The final gasping UCLA response ended in a Dorian Thompson-Robinson pass fluttering harmlessly to the ground as the dancing Bulldogs charged off their bench and rushed to the stands to party with their thousands of fans above the south end zone.


Meanwhile, tens of thousands of Bruins fans sat still in the cool night air, their heads buried in their hands as their team trudged into the tunnel.

One shivering soul exclaimed, "Did that just happen?"

The Rose Bowl had just been rocked by the Bruins' comeback, which included two touchdowns in less than one minute.
Bulldog hoots, screams, and taunting cries suddenly filled the room.


Just as suddenly, it was filled with Bulldog hoots, howls and taunting chants.

“Definitely in shock,” said Thompson-Robinson. “Obviously heartbroken.”

The Bruin quarterback had rebounded from an awful first three quarters to throw three touchdown passes in the fourth, the final one a 15-yarder to Kyle Philips with 54 seconds remaining that seemingly gave UCLA the victory.

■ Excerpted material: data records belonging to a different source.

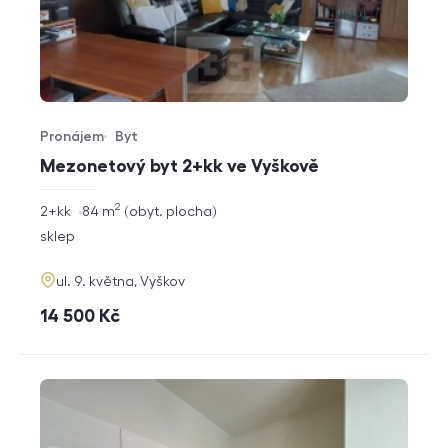
Pronájem
Byt
Typ nabídky
Typ nemovitosti
Mezonetový byt 2+kk ve Vyškově
2
rozměry
2+kk
84
m
obyt. plocha
dispozice
funkce
sklep
adresa
ul. 9. května, Vyškov
cena
14 500
Kč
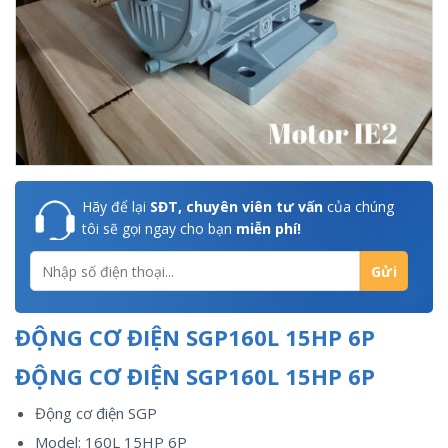
Hãy để lại
SĐT, chuyên viên tư vấn
của chúng
tôi sẽ gọi ngay cho bạn
miễn phí!
ĐỘNG CƠ ĐIỆN SGP160L 15HP 6P
ĐỘNG CƠ ĐIỆN SGP160L 15HP 6P
Động cơ điện SGP
Model: 160L 15HP 6P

After that pass, he twirled through the grass like a ballerina, running as if floating.


Soon enough, though, he was grounded, soberly trying to make sense of an overall effort that was far from good enough.

“This one doesn’t define us, it’s not going to help us or hurt us in the Pac-12 play and … our main goal, which is Pac-12 Championship in the Rose Bowl,” he said.

It may not define them, but it should worry them. They had a bye week to prepare, but they didn’t seem prepared. They have a great running game, but their 227-yard average was cut in half. They have a revived defense, but Haener threw for 455 yards.


Worse, they were backed by a surge of excitement from their long-suffering fans, and the Rose Bowl audience of 50,698 was primarily Bruin loyal, but they played with all the emotion of a spring game at first.


But those first two wins over Hawaii and LSU did define them as one of the surprising powers in the country. And so it was just as surprising to see them take the field as the same old UCLA.

In a game that started at 7:55 p.m., the Bruins ran out amid darkness decorated in fireworks. Yet the fireworks initially fizzled and only the darkness remained.


It was supposed to be their year this year. It still could be if Thompson-Robinson develops into a consistent game-changer and the defensive backs figure out their scripts.

The bandwagon was not completely destroyed.

However, it has already been run off the road on the third lap of its journey.